*REQUIREMENT:*
Write out the lines below verbatim, from the line with "Conventions: OpenCV camera" up to and including the line with "dist [-0.027893, 0.000705]".

*DATA EXTRACT:*

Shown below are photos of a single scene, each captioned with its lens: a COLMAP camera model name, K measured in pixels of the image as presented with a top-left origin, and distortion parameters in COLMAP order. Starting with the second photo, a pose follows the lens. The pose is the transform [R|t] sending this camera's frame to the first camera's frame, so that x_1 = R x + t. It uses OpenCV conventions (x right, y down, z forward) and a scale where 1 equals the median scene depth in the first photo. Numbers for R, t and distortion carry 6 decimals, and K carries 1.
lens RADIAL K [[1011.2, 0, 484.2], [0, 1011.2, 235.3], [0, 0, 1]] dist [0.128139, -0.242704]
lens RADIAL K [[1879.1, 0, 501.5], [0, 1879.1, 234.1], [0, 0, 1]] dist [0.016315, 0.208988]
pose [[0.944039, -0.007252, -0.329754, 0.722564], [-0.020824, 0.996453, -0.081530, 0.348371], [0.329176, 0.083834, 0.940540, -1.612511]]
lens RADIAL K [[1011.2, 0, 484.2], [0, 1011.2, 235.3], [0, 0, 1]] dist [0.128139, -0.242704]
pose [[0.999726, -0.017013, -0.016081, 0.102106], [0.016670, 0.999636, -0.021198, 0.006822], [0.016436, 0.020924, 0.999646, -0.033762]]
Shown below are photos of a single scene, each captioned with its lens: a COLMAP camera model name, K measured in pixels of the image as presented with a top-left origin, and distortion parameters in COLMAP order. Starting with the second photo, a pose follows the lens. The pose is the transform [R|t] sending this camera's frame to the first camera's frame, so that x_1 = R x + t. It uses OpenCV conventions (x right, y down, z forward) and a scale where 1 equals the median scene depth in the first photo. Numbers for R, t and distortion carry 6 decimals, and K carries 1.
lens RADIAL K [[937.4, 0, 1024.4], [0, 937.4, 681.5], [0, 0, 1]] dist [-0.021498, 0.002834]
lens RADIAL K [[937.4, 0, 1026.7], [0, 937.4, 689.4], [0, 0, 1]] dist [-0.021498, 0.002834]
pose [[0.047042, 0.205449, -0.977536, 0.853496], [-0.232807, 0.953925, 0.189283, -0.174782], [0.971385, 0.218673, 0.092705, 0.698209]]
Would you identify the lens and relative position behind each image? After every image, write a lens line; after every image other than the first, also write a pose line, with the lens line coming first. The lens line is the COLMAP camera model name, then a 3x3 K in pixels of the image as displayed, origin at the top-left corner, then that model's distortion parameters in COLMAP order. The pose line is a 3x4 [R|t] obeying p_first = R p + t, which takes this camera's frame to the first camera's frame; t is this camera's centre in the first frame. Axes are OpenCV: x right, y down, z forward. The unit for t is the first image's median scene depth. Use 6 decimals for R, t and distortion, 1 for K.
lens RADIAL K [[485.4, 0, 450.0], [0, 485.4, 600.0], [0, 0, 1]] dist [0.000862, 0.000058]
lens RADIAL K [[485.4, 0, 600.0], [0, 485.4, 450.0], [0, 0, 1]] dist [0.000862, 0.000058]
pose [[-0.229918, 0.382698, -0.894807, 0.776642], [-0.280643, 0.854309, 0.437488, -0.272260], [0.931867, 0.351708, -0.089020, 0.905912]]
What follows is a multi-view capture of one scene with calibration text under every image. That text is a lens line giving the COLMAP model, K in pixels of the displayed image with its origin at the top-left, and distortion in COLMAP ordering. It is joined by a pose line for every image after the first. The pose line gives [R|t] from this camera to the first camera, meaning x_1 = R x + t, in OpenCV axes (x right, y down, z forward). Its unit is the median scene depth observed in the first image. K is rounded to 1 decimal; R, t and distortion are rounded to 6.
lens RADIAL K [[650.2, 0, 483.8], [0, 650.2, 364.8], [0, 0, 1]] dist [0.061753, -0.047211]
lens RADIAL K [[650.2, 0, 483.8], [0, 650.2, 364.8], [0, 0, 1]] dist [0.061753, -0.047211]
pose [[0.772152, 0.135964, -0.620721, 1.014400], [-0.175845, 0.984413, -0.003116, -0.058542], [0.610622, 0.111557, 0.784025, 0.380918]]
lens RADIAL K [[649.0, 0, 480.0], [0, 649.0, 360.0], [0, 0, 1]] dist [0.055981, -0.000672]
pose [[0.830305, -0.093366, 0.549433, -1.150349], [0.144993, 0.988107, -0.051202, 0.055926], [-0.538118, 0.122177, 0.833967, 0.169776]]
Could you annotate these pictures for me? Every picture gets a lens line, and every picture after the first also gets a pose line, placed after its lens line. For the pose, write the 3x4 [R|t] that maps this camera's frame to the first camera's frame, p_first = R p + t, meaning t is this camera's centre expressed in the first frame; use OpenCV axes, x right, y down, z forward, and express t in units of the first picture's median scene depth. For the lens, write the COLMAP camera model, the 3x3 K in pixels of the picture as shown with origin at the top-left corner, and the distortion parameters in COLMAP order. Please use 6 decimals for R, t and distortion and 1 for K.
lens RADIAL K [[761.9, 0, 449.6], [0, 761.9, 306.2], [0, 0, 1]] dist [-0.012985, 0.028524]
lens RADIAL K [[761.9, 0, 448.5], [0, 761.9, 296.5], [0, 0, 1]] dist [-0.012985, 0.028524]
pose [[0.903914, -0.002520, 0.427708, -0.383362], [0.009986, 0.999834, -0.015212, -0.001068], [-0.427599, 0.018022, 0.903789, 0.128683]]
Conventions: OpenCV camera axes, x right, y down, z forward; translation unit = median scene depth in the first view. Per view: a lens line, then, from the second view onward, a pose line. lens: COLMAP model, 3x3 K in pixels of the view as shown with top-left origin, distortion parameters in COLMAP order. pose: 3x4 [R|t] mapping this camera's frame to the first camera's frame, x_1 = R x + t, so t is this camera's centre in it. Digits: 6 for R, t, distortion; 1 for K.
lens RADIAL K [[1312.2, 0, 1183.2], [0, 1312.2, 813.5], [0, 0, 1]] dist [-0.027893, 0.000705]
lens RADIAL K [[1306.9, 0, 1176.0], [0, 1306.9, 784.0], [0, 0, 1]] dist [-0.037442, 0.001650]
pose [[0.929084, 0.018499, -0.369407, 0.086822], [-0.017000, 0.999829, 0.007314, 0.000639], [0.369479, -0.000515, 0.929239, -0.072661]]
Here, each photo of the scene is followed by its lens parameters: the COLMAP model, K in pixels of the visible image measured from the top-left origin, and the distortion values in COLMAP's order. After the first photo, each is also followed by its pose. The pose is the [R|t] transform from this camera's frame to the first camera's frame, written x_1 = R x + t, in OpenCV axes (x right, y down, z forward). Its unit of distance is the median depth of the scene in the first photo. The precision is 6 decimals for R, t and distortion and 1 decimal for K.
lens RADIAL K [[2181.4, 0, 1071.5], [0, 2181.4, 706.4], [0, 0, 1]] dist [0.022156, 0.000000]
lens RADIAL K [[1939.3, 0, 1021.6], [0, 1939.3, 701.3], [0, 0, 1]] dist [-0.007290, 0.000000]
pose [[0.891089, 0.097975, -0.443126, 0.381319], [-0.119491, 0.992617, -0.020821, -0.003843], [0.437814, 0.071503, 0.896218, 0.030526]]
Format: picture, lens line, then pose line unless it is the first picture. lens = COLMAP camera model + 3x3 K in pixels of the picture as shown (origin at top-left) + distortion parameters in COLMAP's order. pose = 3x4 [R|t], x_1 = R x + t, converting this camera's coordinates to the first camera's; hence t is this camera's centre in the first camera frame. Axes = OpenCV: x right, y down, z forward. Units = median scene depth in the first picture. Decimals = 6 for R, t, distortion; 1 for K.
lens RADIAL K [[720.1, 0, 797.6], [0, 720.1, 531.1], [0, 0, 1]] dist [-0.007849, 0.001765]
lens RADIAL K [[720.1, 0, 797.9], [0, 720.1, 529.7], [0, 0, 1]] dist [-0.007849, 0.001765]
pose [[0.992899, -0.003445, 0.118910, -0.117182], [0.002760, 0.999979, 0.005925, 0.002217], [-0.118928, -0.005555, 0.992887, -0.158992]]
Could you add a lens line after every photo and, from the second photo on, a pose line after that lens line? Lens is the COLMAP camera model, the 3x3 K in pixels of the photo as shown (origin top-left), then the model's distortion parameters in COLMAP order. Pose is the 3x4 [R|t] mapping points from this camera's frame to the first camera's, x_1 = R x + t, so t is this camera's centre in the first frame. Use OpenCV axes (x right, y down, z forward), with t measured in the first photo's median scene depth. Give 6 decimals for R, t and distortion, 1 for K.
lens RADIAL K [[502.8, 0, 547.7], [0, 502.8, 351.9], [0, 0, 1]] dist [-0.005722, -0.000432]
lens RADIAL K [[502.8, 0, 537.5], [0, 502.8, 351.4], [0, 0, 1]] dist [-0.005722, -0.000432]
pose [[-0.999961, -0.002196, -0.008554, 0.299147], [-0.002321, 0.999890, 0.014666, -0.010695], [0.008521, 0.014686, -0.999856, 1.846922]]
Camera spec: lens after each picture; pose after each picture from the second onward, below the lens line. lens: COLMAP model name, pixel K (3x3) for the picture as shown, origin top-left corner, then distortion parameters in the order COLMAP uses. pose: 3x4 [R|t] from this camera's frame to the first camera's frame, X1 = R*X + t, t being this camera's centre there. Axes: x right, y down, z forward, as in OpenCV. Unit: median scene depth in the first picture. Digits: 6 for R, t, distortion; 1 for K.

*EXERCISE ANSWER:*
Conventions: OpenCV camera axes, x right, y down, z forward; translation unit = median scene depth in the first view. Per view: a lens line, then, from the second view onward, a pose line. lens: COLMAP model, 3x3 K in pixels of the view as shown with top-left origin, distortion parameters in COLMAP order. pose: 3x4 [R|t] mapping this camera's frame to the first camera's frame, x_1 = R x + t, so t is this camera's centre in it. Digits: 6 for R, t, distortion; 1 for K.
lens RADIAL K [[1312.2, 0, 1183.2], [0, 1312.2, 813.5], [0, 0, 1]] dist [-0.027893, 0.000705]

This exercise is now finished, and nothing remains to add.